[EXERCISE OBJECTIVE] Of all the lines in the entries below, give again exactly those starting at the line containing "Page size: 1754x1241." and ending at the line containing "text_box [623, 629, 1130, 782]", both ends included, and no others.

[EXCERPTED RECORDS]
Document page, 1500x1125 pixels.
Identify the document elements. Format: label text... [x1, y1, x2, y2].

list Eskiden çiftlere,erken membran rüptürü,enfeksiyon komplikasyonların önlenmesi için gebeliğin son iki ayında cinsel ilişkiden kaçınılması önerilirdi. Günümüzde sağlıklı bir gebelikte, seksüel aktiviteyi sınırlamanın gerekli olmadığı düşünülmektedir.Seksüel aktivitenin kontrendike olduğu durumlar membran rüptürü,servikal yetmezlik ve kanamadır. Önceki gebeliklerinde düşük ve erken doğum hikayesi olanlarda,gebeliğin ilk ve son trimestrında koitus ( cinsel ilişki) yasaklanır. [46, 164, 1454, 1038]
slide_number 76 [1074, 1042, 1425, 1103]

---

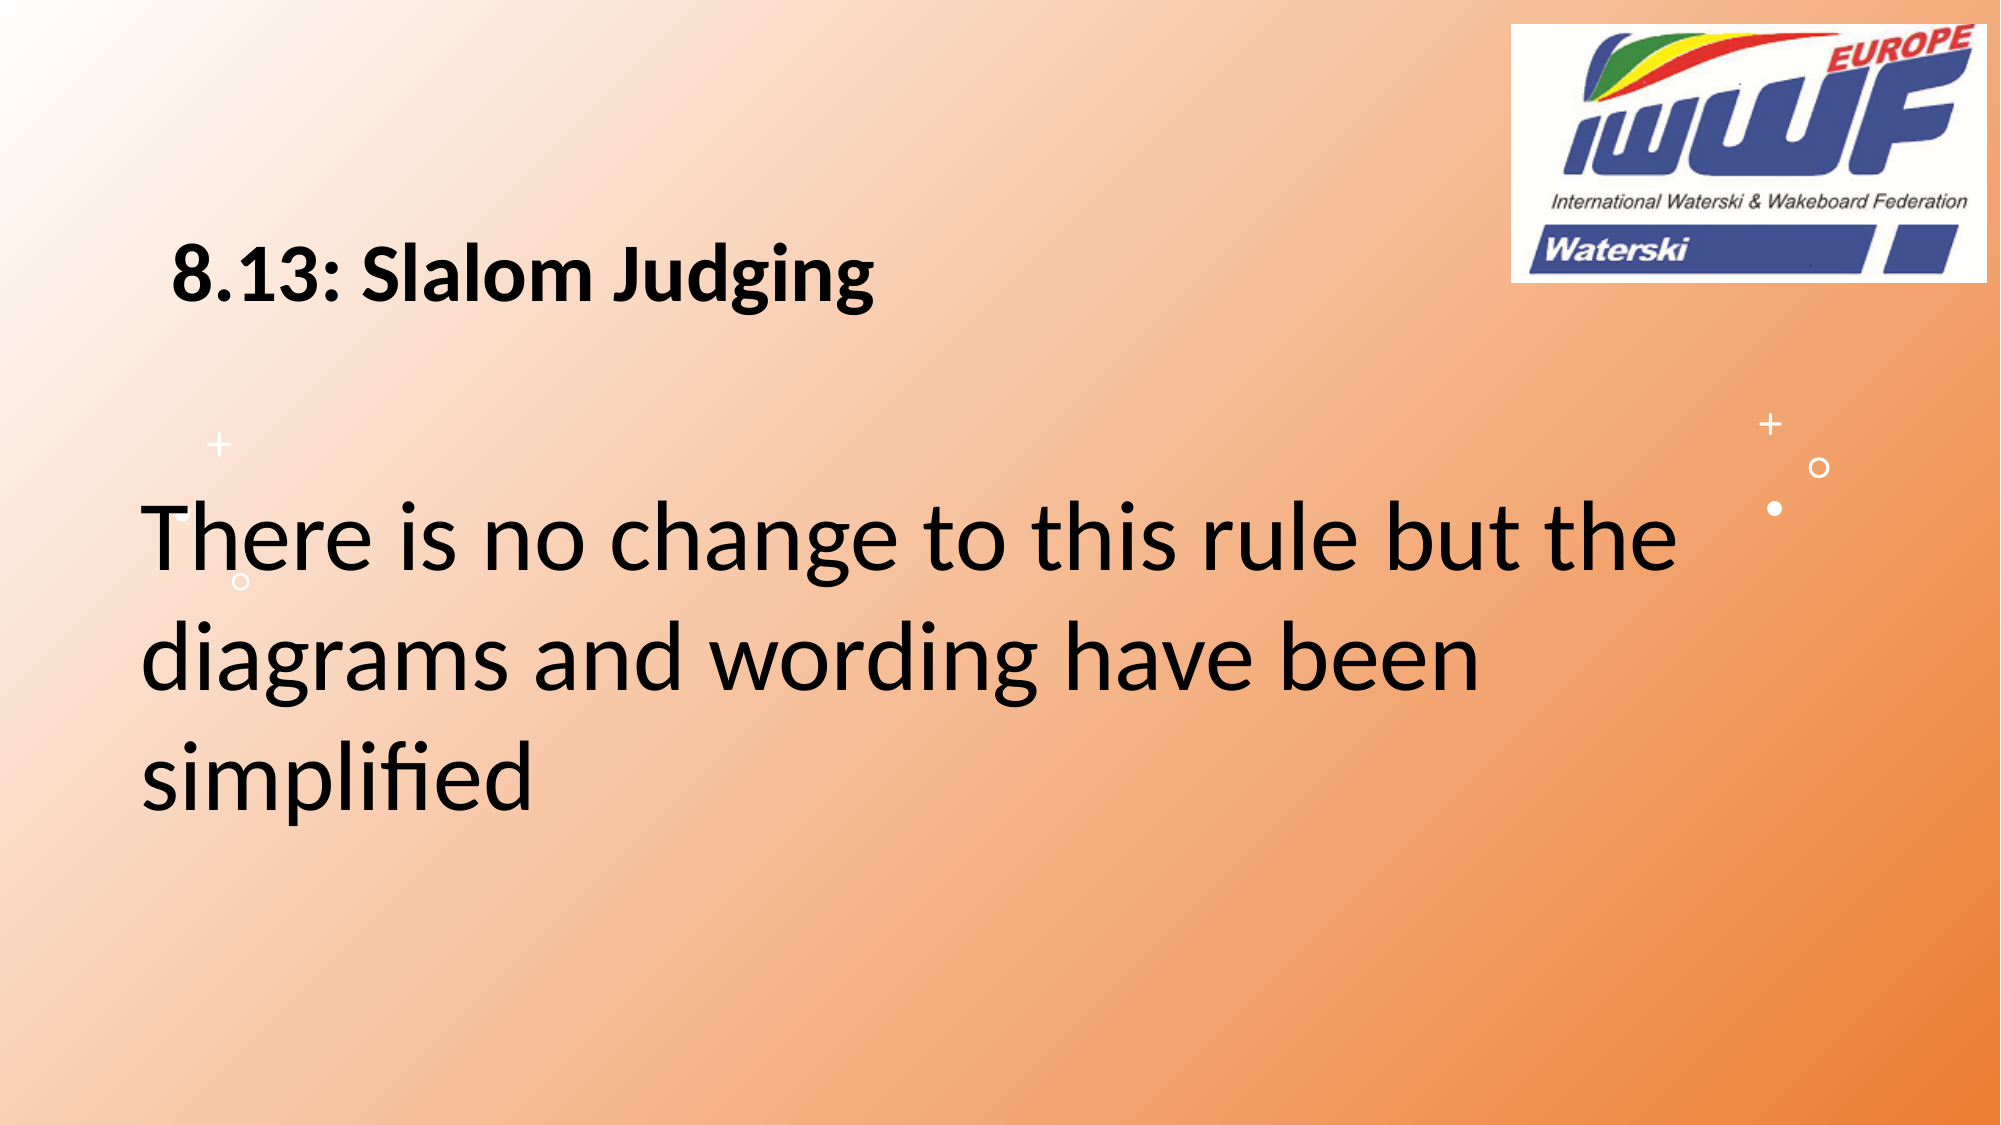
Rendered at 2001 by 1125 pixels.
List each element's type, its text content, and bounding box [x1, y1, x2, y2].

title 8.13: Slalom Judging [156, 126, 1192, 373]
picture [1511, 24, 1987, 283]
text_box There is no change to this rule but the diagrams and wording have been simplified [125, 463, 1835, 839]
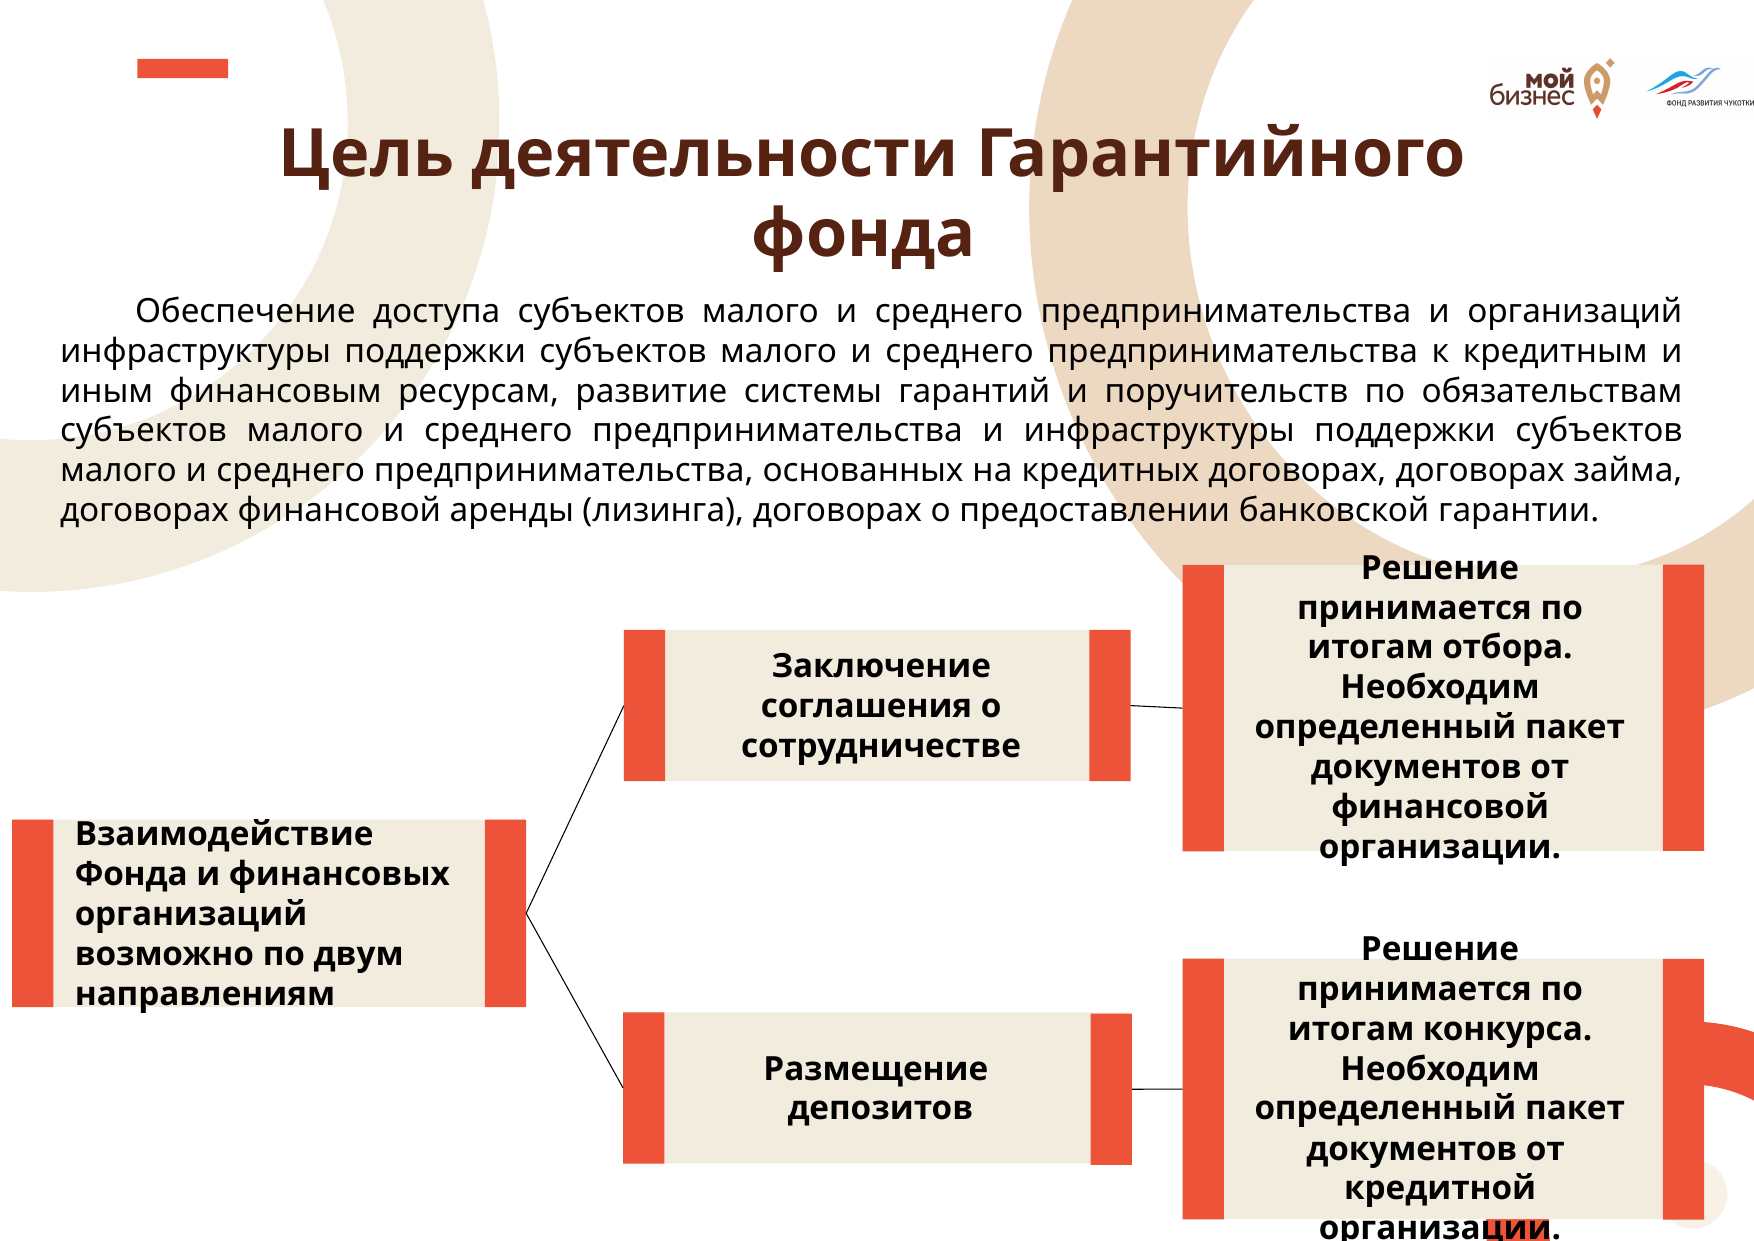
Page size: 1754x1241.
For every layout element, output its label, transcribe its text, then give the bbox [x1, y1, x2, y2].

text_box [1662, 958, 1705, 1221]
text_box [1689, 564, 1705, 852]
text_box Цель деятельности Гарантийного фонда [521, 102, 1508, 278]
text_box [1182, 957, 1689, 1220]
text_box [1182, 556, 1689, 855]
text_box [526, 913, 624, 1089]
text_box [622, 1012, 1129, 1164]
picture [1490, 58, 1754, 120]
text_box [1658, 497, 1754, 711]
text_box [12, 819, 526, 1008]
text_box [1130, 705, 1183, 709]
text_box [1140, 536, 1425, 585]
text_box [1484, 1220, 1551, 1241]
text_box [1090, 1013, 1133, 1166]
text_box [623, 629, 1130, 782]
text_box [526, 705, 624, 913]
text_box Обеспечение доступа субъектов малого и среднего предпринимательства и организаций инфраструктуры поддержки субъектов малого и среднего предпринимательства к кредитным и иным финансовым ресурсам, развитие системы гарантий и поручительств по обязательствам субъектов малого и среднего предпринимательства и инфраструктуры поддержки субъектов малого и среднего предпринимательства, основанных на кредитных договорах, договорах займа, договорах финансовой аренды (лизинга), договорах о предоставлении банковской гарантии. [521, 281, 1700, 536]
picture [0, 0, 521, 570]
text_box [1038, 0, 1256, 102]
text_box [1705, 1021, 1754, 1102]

[THE COMPLETED TASK]
Page size: 1754x1241.
For every layout element, output its label, transcribe its text, then give the bbox [x1, y1, x2, y2].

text_box [1662, 958, 1705, 1221]
text_box [1689, 564, 1705, 852]
text_box Цель деятельности Гарантийного фонда [521, 102, 1508, 278]
text_box [1182, 957, 1689, 1220]
text_box [1182, 556, 1689, 855]
text_box [526, 913, 624, 1089]
text_box [622, 1012, 1129, 1164]
picture [1490, 58, 1754, 120]
text_box [1658, 497, 1754, 711]
text_box [12, 819, 526, 1008]
text_box [1130, 705, 1183, 709]
text_box [1140, 536, 1425, 585]
text_box [1484, 1220, 1551, 1241]
text_box [1090, 1013, 1133, 1166]
text_box [623, 629, 1130, 782]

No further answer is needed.